Ange examinait les filles avec convoitise. Il avait la curiosité de l’amour indifférent, il aimait l’étreinte dans l’acte et seulement l’étreinte. Il trouvait sa maîtresse trop cérébrale. Il ne la prenait pas, elle se donnait chaque fois. Elle se tendait vers lui comme un prisonnier se tend vers la lucarne de son cachot. Une transformation s’opérait dans toute sa personne. L’amour soufflait en bourrasque sur son visage. Ses yeux s’enfonçaient et brillaient d’un éclat brusque et sec de cassure, sa bouche pâlissait, ses joues se creusaient, un frémissement la parcourait et de cette femme chavirée par l’ivresse orgueilleuse de la soumission complète se dégageait une lumière. Un artiste moins prosaïque que le musicien eût été touché d’un tel bouleversement. Mais lui considérait ce transport comme un indice de sensualité et assouvissait ses instincts de forniqueur populacier avec la conscience qu’apportent à ces sortes de choses les garçons malingres qui dépensent leurs forces dans l’amour seulement.
Cette vie oiseuse, cette routine dans les plaisirs, ces journées creuses animées par de maigres initiatives harassèrent Ange Soleil, tandis qu’elles paraissaient à Claire l’ombre portée du Paradis.
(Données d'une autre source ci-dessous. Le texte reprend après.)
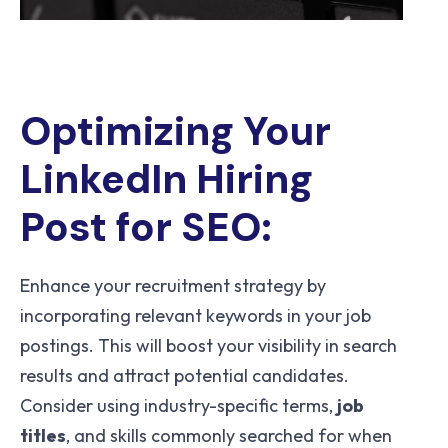
Optimizing Your
LinkedIn Hiring
Post for SEO:
Enhance your recruitment strategy by
incorporating relevant keywords in your job
postings. This will boost your visibility in search
results and attract potential candidates.
Consider using industry-specific terms,
job
titles
, and skills commonly searched for when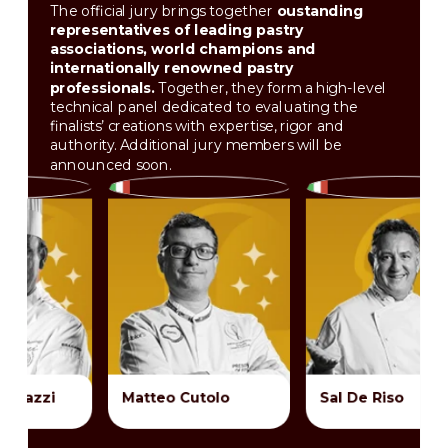
The official jury brings together
oustanding
representatives of leading pastry
associations, world champions and
internationally renowned pastry
professionals.
Together, they form a high-level
technical panel dedicated to evaluating the
finalists’ creations with expertise, rigor and
authority. Additional jury members will be
announced soon.
Matteo Cutolo
Sal De Riso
La présence constante de Claire ennuyait le musicien et le gênait. Il rougissait lorsqu’il croisait au bras de sa compagne quelques copains sur le boulevard Montmartre. Il en voulait à sa maîtresse de se pâmer à ses côtés et d’avancer dans son pas avec cette allure de conquérante extasiée. Les jours pesaient sur lui. En se couchant le soir, il pensait amèrement qu’il lui faudrait recommencer le lendemain ce va-et-vient sans but en compagnie de cette femme dont les loisirs le lésaient puisqu’ils accéléraient la dilapidation de leur pécule. Il devint taciturne et regarda méchamment sa compagne. La jeune fille finit par découvrir ce changement d’attitude et crut son amant malade. Au comble de l’anxiété, elle l’assaillit de questions.
— Je crois, avoua Soleil, je crois être victime d’une dépression motivée par mon inaction. Tu ne peux pas comprendre cela, toi qui n’es pas artiste. L’art me tenaille.
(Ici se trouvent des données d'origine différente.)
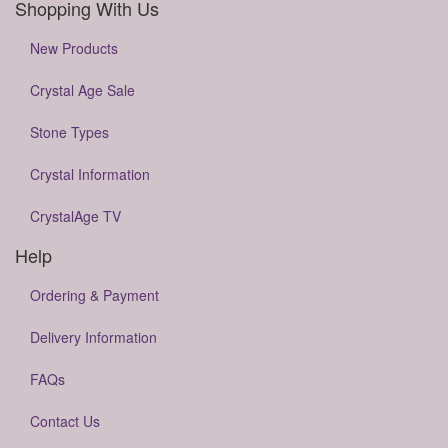
Shopping With Us
New Products
Crystal Age Sale
Stone Types
Crystal Information
CrystalAge TV
Help
Ordering & Payment
Delivery Information
FAQs
Contact Us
Ces paroles habiles remplirent très bien leur mission. Claire, saisie de remords, voulut reprendre son travail dès le lendemain. Son admiration pour le musicien s’accrut ; décidément, il appartenait à une race élue pour laquelle les tourments de l’esprit ont été inventés.
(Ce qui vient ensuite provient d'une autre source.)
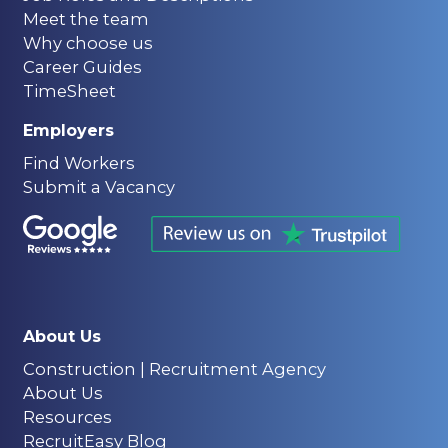
Meet the team
Why choose us
Career Guides
TimeSheet
Employers
Find Workers
Submit a Vacancy
About Us
Construction | Recruitment Agency
About Us
Resources
RecruitEasy Blog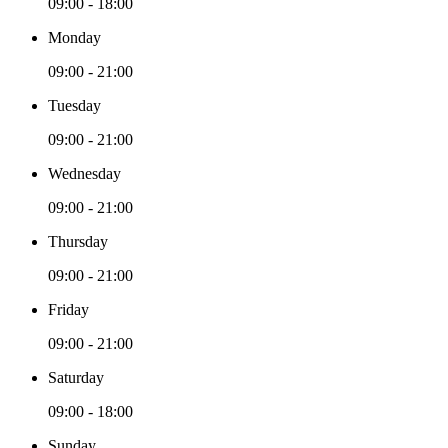
09:00 - 18:00
Monday
09:00 - 21:00
Tuesday
09:00 - 21:00
Wednesday
09:00 - 21:00
Thursday
09:00 - 21:00
Friday
09:00 - 21:00
Saturday
09:00 - 18:00
Sunday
Claire ressentit un soulagement à retourner chez le marchand de vins, d’abord parce qu’elle restituait Soleil au génie, et ensuite parce que la vieille notion plébéienne de la tâche était plus sûrement ancrée en elle que celle de l’art chez son amant.
Elle reprit le chemin de Vaugirard d’un cœur léger, prête à affronter des renoncements, à braver des difficultés. Elle avait à nouveau soif de dévouement.
Quant à Ange Soleil, il se hâta vers ses amis de la butte, lesquels firent rapidement crouler à coups de dés ce qui demeurait de la générosité de Worms.